What to produce => Pictures stay out of this copy; please retype only the lines from the start of the records through the line with "5. The environmental".

======

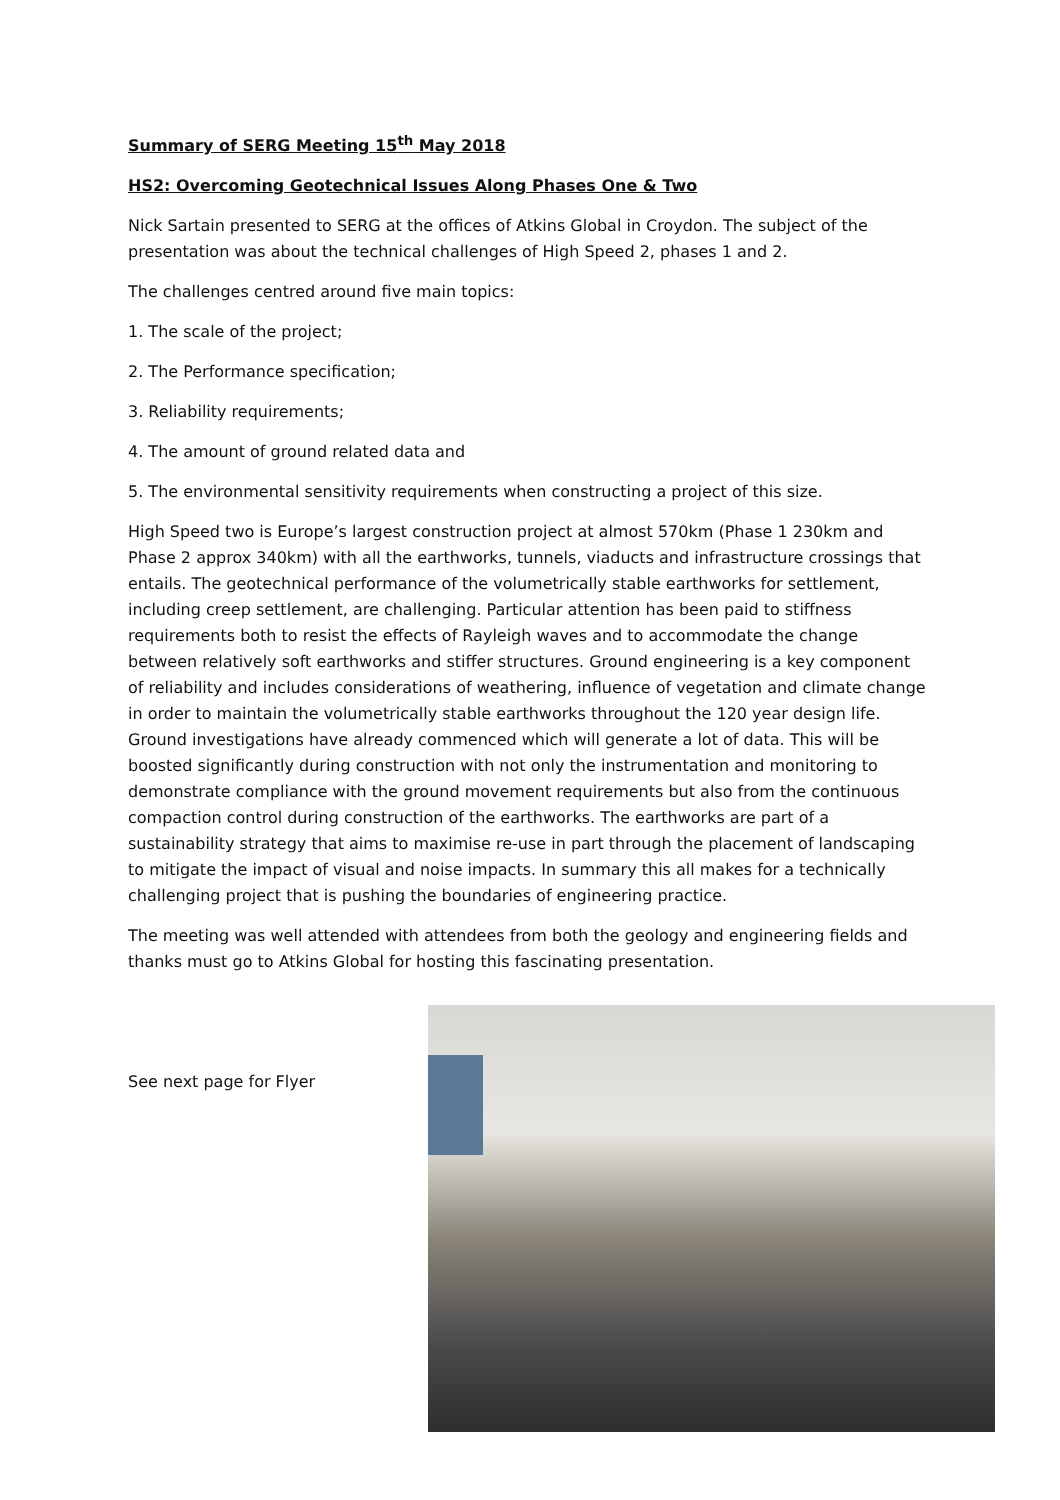Summary of SERG Meeting 15<sup>th</sup> May 2018
HS2: Overcoming Geotechnical Issues Along Phases One & Two
Nick Sartain presented to SERG at the offices of Atkins Global in Croydon. The subject of the presentation was about the technical challenges of High Speed 2, phases 1 and 2.
The challenges centred around five main topics:
1. The scale of the project;
2. The Performance specification;
3. Reliability requirements;
4. The amount of ground related data and
5. The environmental sensitivity requirements when constructing a project of this size.
High Speed two is Europe’s largest construction project at almost 570km (Phase 1 230km and Phase 2 approx 340km) with all the earthworks, tunnels, viaducts and infrastructure crossings that entails. The geotechnical performance of the volumetrically stable earthworks for settlement, including creep settlement, are challenging. Particular attention has been paid to stiffness requirements both to resist the effects of Rayleigh waves and to accommodate the change between relatively soft earthworks and stiffer structures. Ground engineering is a key component of reliability and includes considerations of weathering, influence of vegetation and climate change in order to maintain the volumetrically stable earthworks throughout the 120 year design life. Ground investigations have already commenced which will generate a lot of data. This will be boosted significantly during construction with not only the instrumentation and monitoring to demonstrate compliance with the ground movement requirements but also from the continuous compaction control during construction of the earthworks. The earthworks are part of a sustainability strategy that aims to maximise re-use in part through the placement of landscaping to mitigate the impact of visual and noise impacts. In summary this all makes for a technically challenging project that is pushing the boundaries of engineering practice.
The meeting was well attended with attendees from both the geology and engineering fields and thanks must go to Atkins Global for hosting this fascinating presentation.
See next page for Flyer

======

Answer to the problem =>
Summary of SERG Meeting 15<sup>th</sup> May 2018
HS2: Overcoming Geotechnical Issues Along Phases One & Two
Nick Sartain presented to SERG at the offices of Atkins Global in Croydon. The subject of the presentation was about the technical challenges of High Speed 2, phases 1 and 2.
The challenges centred around five main topics:
1. The scale of the project;
2. The Performance specification;
3. Reliability requirements;
4. The amount of ground related data and
5. The environmental sensitivity requirements when constructing a project of this size.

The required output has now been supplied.